On ne passa à la télévision, ce soir-là, que le passage relatif à la défense des droits des femmes. J’étais cantonnée dans le seul domaine dont on me permettait de me préoccuper : la question spécifique des femmes. Certes, à cette époque, je dirigeais au « Maghreb » une rubrique « Femmes » et m’activais dans un Mouvement autonome de femmes. J’avais publié le premier article qui ait été écrit, à cette date (15 novembre 1987, à la Une du quotidien « La Presse »), sur la question de la menace qui commençait à peser sur les droits des femmes au lendemain du « 7 novembre ».

J’avais écrit ce texte pour montrer à quel point, dans nos pays, la régression nous guette, telle une épée de Damoclès. En effet, la destitution de Bourguiba accomplie, le bruit courut, incessant, dans le pays, autour du renoncement à la monogamie et d’une éventuelle institution d’une bigamie restrictive.
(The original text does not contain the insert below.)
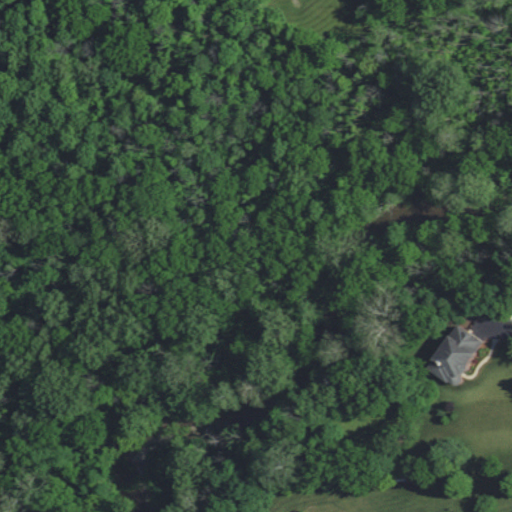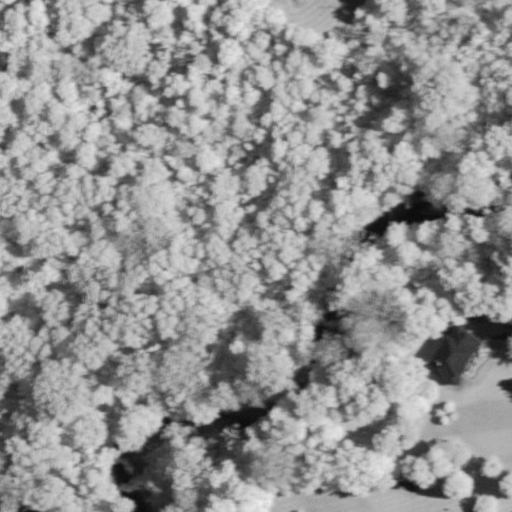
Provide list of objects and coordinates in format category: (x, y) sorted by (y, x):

A la propagation de cette rumeur se sont employés les chauffeurs de taxis qui sont, pour la plupart, soit des indicateurs du ministère de l’intérieur, soit des sympathisants des islamistes. « Bourguiba est parti, s’évertuait-on à nous rappeler, fini le code du statut personnel ». Cela pouvait démontrer à quel point Bourguiba s’était identifié, tout au long de son règne, à un « libérateur incontesté des femmes » et un protecteur sûr et intransigeant du « sexe faible », au point qu’il avait réussi à faire admettre que la question des femmes était d’abord la sienne propre.

Une panique s’empara de nous. Et, nous engagions, dans tous les cadres qui nous étaient permis ou d’autres créés à l’occasion, une campagne pour la défense et la consolidation de nos droits et aussi pour leur évolution. Des pétitions et appels en direction de la Présidence furent lancés jusqu’au discours du 20 mars 1988 dans lequel le Président Ben Ali assura qu’il n’y aurait aucun retour en arrière. Nous avions attendu trois mois pour avoir droit à une confirmation définitive qu’il n’y aurait aucun changement.

Aujourd’hui, avec du recul, qui avait intérêt, à cette époque, à un tel renversement de situation ? En répandant une telle rumeur, oh combien efficace, pour tester les opinions et les orienter dans nos pays fermés aux pratiques démocratiques, le nouveau pouvoir ou encore les islamistes n’auraient-ils pas été tentés d’opérer le changement ? Je ne saurais l’affirmer mais nous nous sommes tellement « accommodés » de telles pratiques d’opinion que tous les doutes seraient permis.

L’ILLUSION DEMOCRATIQUE

Ces trois années-là (1988-fin 1990) pendant lesquelles l’on débattait, s’activait, tentait de construire quelque peu un pays autre, passèrent vite. Elles connurent, à la suite des élections présidentielles et législatives du 2 avril 1989 une bipolarisation RCD / Nahdha (Destouriens / islamistes) parfaitement manigancée, le MDS et les autres partis participants ayant été marginalisés par de faibles scores.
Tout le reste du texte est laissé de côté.